The two will face each other in a runoff election April 21st.
Turkish President Recep Tayyip Erdogan is vowing a "strong economic program" admitting his ruling Islamist AK Party suffered some setbacks in local government elections.
The secularist CHP Party appears to be leading a tight race for mayor in Turkey's capital city Ankara while the AK Party appears to hold a narrow lead for mayor in the country's largest city Istanbul.
But the opposition CHP candidate for mayor of Istanbul claims victory.
Not all votes were counted as of late Sunday night.
In Venezuela, the government of Nicolas Maduro decreeing a shorter work day and the closing of schools to deal with nationwide power shortages.
Protests throughout the country Sunday with widespread anger over the shortages of electricity and water. Fires being lit in the streets into the night as a form of protest. Police and hooded government supporters took to the streets to put down protests sometimes firing live ammunition.
Interim President Juan Guaido told the BBC that Maduro cannot be removed from power without the assistance of the armed forces.
Guaido calling for a meeting of the National Assembly at 5pm Monday.
In the face of weeks of protest demanding his resignation President Abdelaziz Bouteflika of Algeria decided to reshuffle his cabinet Sunday. While Bouteflika is keeping his Prime Minister and will himself remain as Defense Minister, 21 of 27 cabinet posts were shuffled.

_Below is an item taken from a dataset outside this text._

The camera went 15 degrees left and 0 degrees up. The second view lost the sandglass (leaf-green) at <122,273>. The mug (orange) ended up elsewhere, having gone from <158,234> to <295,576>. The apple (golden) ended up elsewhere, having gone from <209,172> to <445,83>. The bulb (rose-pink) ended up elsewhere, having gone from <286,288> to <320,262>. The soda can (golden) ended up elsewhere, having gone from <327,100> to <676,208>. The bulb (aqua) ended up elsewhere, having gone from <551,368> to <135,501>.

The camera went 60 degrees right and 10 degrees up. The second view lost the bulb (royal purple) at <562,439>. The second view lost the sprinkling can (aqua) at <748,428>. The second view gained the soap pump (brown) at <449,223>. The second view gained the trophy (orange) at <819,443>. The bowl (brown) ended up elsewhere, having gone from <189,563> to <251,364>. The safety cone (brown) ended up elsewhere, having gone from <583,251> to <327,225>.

In Canada the opposition leader, Andrew Scheer of the Conservative Party, says he isn't buying attempts to shield Prime Minister Justin Trudeau from the fallout of a phone conversation between a top civil servant and the former Justice Minister released Friday.
Civil Service Chief Michael Wernick telling Jody Wilson-Raybould she could run into a "collision" with Trudeau if she didn't consider a "deferred prosecution agreement" for the construction-engineering firm SNC-Lavalin in a criminal case involving bribery allegations.
More on the story from CBC News in Canada.....LINK
Pope Francis visiting Morocco, a predominately Muslim country, over the weekend. He met Muslim leaders, migrants and celebrated Mass for the small Catholic community at a community center in Rabat.
Some Papal quotes from the trip:
"The issue of migration will never be resolved by raising barriers"
And to Moroccan Catholics at Mass an admonition against trying to convert people saying:
"this always leads to an impasse"
and:
"Please, no proselytizing"
And last but not least and certainly NO APRIL FOOLS Facebook Chairman and CEO Mark Zuckerberg writing in the "Washington Post" and other publications internationally over the weekend that its time for the government and social media industries to enact both laws and standards of practice for social media.
The "New York Times" analyzes Zuckerberg's call for regulation....LINK
And that's the way it really is as we come into this Monday morning April 1st, 2019.